The photo below was posted on Facebook in support of Connie Grumling, the Bakersfield High School principal, participating in the student led prayer. The FFRF claims their "purpose is to protect the constitutional separation between state and church", yet this letter completely violates the amendment they wish to protect. Throughout the letter, FFRF cites several cases where teachers and coaches were found guilty of violating the state and church separation while claiming that "district staff should be reminded that they cannot plan, promote, or participate in any religious events". And that's where the deception trickles in. Any good lie includes 75% truth and this lie is no exception. Public school employees are not allowed to plan and promote religious events (that the 75%), but to exclude them from participation in religious events is a direct violation of the Bill of Rights third amendment which provides true protection of state and church separation. The state is not allowed to promote or prohibit the religious expression of anyone, including government employees.

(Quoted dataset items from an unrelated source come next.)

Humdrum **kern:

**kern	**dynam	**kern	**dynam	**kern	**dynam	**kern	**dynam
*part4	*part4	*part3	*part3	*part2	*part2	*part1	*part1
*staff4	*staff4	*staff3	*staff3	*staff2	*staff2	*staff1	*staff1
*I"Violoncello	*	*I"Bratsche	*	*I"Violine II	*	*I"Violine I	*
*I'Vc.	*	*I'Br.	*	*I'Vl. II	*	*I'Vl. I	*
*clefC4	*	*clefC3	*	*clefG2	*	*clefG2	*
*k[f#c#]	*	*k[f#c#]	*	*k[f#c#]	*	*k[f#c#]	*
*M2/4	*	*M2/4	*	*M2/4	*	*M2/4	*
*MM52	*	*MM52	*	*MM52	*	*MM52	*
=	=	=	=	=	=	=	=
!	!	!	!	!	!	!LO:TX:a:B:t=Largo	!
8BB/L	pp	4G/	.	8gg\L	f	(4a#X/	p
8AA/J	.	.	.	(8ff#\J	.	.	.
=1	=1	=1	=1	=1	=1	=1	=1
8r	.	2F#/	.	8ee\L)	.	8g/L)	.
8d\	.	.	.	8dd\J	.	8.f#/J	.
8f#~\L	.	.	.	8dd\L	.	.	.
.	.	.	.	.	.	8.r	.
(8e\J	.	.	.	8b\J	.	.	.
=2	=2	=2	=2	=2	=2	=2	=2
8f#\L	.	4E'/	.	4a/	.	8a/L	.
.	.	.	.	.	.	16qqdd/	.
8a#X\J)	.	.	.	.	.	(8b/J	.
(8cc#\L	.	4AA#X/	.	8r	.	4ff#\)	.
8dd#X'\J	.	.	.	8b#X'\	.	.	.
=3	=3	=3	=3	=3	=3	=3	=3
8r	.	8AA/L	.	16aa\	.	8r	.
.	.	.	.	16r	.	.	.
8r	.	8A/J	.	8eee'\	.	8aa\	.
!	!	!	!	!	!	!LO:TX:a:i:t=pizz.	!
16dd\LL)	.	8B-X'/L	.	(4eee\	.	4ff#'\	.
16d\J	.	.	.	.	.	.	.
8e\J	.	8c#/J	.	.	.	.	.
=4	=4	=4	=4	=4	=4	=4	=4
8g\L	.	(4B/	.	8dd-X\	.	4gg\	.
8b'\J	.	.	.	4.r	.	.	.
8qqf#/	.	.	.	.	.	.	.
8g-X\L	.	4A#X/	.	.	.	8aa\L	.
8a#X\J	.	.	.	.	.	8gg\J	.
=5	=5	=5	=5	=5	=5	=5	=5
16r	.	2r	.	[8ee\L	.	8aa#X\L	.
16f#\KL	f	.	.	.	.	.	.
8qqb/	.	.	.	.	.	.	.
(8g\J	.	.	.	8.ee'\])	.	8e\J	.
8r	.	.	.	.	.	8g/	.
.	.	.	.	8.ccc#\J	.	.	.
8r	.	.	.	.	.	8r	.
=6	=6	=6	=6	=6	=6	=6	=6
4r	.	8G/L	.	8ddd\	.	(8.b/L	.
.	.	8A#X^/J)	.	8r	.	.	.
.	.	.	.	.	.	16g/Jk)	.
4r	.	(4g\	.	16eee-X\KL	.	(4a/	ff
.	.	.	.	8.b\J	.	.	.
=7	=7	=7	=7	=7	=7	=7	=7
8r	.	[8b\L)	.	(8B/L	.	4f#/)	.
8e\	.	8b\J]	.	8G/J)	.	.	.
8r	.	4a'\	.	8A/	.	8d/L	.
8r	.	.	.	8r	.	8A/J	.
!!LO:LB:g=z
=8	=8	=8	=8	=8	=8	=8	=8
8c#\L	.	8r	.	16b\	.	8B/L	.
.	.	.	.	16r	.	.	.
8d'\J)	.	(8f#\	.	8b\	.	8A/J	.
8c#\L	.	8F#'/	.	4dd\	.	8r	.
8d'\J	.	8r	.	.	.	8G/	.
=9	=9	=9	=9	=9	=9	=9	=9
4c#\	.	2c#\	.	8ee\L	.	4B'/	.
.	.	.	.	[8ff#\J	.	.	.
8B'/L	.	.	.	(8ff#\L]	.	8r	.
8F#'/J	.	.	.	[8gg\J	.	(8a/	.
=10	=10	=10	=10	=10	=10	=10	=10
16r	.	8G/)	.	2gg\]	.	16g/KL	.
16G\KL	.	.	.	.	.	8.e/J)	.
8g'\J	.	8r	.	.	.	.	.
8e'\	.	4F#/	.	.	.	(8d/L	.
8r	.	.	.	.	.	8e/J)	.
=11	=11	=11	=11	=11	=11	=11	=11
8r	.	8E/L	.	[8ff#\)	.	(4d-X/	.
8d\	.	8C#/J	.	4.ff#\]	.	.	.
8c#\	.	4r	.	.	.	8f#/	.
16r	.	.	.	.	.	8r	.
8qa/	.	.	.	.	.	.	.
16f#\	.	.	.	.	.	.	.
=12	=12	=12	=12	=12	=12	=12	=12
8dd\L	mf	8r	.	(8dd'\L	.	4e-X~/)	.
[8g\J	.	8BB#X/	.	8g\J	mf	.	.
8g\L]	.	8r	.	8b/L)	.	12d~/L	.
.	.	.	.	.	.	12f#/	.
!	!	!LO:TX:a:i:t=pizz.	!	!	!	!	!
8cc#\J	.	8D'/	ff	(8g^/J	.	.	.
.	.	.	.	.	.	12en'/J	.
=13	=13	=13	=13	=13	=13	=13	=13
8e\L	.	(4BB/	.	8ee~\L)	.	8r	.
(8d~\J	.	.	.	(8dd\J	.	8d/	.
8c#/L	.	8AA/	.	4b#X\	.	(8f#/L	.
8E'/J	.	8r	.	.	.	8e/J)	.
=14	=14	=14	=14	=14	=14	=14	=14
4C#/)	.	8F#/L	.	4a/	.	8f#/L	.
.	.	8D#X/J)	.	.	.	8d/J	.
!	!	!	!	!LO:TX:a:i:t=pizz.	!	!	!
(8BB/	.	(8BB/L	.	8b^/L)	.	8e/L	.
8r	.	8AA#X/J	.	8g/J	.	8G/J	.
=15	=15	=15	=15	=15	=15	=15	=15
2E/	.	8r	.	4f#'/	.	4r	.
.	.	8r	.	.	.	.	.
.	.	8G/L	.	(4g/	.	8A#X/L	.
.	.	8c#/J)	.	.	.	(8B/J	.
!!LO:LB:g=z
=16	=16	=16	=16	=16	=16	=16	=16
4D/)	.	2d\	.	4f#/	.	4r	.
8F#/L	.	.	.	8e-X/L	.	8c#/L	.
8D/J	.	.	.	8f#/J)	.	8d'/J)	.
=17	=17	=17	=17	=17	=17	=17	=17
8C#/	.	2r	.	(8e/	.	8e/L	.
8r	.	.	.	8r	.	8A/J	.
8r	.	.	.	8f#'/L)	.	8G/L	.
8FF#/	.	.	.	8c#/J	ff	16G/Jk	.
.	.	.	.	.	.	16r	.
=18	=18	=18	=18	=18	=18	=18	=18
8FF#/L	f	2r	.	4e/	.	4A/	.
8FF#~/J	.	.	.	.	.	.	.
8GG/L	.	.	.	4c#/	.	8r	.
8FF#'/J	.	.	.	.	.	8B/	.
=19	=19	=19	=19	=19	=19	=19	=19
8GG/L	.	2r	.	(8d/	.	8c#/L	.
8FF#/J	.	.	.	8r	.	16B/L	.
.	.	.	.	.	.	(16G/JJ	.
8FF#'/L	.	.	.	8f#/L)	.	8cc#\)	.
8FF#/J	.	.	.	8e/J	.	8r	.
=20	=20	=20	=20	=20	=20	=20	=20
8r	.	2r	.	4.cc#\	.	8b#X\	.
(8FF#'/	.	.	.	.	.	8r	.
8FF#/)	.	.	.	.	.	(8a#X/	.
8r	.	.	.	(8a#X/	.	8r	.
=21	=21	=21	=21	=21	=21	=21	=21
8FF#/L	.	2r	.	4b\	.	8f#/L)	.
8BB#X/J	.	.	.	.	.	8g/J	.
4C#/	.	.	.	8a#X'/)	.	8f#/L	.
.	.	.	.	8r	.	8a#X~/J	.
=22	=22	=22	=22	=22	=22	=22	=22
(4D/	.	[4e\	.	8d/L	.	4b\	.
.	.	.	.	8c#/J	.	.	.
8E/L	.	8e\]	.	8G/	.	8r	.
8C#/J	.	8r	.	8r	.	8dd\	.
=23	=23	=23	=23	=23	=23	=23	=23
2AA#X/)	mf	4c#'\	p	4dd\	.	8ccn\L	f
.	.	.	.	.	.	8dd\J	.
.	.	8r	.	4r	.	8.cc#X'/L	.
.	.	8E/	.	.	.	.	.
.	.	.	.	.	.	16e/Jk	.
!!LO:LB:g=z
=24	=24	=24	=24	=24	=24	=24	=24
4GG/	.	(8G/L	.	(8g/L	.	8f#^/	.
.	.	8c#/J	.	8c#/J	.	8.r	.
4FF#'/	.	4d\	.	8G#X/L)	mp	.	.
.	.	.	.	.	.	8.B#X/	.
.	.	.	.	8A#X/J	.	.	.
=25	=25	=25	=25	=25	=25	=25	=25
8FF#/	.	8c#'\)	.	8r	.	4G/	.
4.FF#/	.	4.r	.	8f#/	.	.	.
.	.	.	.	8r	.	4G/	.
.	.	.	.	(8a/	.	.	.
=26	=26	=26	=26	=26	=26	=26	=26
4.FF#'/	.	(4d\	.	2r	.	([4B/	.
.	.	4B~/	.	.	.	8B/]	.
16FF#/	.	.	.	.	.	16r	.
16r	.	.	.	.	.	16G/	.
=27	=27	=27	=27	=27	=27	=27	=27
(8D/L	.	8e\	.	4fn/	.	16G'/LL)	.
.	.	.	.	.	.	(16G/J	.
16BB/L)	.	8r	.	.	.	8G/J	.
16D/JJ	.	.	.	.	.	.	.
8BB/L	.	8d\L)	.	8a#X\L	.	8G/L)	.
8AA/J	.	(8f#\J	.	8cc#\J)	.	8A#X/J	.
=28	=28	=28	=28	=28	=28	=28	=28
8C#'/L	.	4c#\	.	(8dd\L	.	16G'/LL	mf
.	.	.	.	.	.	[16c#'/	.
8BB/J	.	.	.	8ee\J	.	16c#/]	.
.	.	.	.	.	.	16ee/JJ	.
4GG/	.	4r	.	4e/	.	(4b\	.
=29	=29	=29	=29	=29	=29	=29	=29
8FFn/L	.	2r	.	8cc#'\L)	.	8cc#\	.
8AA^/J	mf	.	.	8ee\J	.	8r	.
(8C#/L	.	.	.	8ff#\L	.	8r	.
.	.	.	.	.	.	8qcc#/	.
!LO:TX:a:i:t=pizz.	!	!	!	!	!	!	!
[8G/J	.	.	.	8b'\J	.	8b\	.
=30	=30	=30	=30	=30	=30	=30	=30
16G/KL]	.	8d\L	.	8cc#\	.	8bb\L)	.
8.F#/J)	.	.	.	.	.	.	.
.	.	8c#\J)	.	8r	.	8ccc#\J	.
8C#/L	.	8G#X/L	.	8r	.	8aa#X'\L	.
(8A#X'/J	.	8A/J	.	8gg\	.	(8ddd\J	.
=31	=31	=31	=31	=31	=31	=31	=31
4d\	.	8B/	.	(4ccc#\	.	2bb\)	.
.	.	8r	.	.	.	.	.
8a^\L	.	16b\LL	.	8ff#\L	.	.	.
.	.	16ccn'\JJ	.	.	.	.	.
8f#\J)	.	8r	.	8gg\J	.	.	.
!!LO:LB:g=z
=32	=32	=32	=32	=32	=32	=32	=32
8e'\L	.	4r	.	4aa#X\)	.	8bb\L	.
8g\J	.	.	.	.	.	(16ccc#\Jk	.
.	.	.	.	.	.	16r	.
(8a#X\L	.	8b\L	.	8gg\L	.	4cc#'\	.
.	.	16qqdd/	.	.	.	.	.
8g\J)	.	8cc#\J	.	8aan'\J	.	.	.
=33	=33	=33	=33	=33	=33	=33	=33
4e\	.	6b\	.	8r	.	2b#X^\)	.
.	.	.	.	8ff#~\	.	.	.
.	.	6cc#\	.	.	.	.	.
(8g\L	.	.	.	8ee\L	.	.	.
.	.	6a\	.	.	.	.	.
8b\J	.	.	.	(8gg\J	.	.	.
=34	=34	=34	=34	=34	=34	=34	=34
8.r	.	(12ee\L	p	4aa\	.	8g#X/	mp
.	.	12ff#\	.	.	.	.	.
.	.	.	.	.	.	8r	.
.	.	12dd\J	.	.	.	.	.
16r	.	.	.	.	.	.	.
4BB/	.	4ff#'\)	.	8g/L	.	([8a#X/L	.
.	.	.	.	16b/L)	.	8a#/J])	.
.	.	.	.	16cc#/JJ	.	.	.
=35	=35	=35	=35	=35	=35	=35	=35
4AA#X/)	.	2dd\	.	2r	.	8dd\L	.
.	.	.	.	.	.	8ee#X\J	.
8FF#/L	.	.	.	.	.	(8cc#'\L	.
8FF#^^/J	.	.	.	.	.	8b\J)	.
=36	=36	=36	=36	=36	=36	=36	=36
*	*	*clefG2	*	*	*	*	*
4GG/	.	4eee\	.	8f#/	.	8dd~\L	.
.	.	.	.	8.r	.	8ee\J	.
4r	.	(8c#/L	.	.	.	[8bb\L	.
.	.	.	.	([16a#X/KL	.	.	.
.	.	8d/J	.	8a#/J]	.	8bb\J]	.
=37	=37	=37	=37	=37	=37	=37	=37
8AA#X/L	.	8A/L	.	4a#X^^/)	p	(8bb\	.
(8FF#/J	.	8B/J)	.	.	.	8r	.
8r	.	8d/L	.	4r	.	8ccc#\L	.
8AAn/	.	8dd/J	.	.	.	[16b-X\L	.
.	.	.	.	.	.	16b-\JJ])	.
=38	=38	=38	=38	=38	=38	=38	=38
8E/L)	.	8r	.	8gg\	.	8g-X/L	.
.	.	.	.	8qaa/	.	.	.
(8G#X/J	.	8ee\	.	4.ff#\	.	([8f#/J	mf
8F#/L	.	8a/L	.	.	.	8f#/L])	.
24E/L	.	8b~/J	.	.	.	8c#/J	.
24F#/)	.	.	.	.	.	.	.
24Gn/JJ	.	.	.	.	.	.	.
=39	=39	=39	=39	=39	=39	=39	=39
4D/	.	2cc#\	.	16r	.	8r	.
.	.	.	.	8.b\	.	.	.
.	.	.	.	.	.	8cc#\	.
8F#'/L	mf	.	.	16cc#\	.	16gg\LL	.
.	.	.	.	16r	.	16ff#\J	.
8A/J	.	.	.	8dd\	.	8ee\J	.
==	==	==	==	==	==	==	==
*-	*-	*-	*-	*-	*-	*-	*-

Connie Grumling, the principal, did not organize or lead the prayer. In fact, in the photo you can clearly see the student who is leading the prayer. Additionally, no individual citizen of the United States forfeits their individual rights because of their government position. We are all entitled to freedoms protected by our Constitution.

The legal cases the FFRF cites as evidence collapse on their own merit. The cases cited are in reference to teachers and coaches who had part in the planning and/or the leading of the religious events. That is what caused the violation, not the participation in the events. The leading and organizing of the events - they even point this out in their letter. The irony in this whole situation is that while the FFRF claims its purpose is to protect the Constitution, they trample on the rights of the individual whom the Constitution exists to protect.